### WORK REQUEST
Copy the quotes passage from the words "THEY SAID IT, PART" through "15, 8:19 a.m.", and substitute "Buffalo" wherever "Cleveland" appears.

### PASSAGE
——————
THEY SAID IT, PART II

"Thirty other teams told us who the starting quarterback was going to be, and for competitive disadvantage, he decided he wasn't going to tell us. Eric Mangini can take the fun out of a 10-year-old's birthday party with Big Bird there. That's how miserable this guy is becoming. Cleveland deserves better. This is a proud franchise with great fans and you have one of the most stifling, if not the most stifling, of all head coaches in the NFL there."
-- CBS NFL analyst Boomer Esiason

SPORTS TWEETS OF THE WEEK

• On a plane with Chris Mortenson and I'm in first class he is in coach, being team player I sent my lunch back to him!"
-- ESPN NFL analyst Merrill Hoge, Sept. 15, 8:19 a.m.

• I've listened 2 Mike & Mike for 5 minutes and I already want to turn the game off. Why does ESPN think this is a good booth combo? My god."
-- Yahoo! Sports football writer Charles Robinson, Sept. 14, 10:28 p.m.
——————
### SUPPLIED DATA
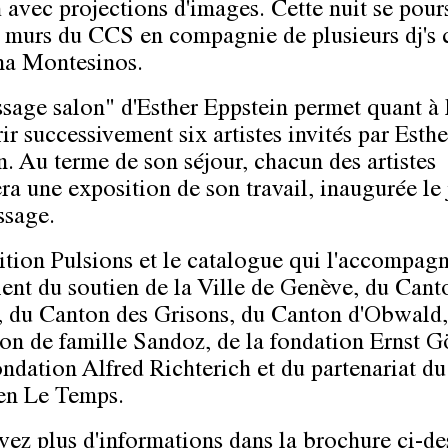
h avec projections d'images. Cette nuit se pour
s murs du CCS en compagnie de plusieurs dj's 
na Montesinos.
sage salon" d'Esther Eppstein permet quant à 
r successivement six artistes invités par Esthe
n. Au terme de son séjour, chacun des artistes
ra une exposition de son travail, inaugurée le 
ssage.
ition Pulsions et le catalogue qui l'accompag
ient du soutien de la Ville de Genève, du Cant
 du Canton des Grisons, du Canton d'Obwald,
on de famille Sandoz, de la fondation Ernst G
ondation Alfred Richterich et du partenariat du
en Le Temps.
vez plus d'informations dans la brochure ci-de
——————
### RESULT OF THE TASK
THEY SAID IT, PART II

"Thirty other teams told us who the starting quarterback was going to be, and for competitive disadvantage, he decided he wasn't going to tell us. Eric Mangini can take the fun out of a 10-year-old's birthday party with Big Bird there. That's how miserable this guy is becoming. Buffalo deserves better. This is a proud franchise with great fans and you have one of the most stifling, if not the most stifling, of all head coaches in the NFL there."
-- CBS NFL analyst Boomer Esiason

SPORTS TWEETS OF THE WEEK

• On a plane with Chris Mortenson and I'm in first class he is in coach, being team player I sent my lunch back to him!"
-- ESPN NFL analyst Merrill Hoge, Sept. 15, 8:19 a.m.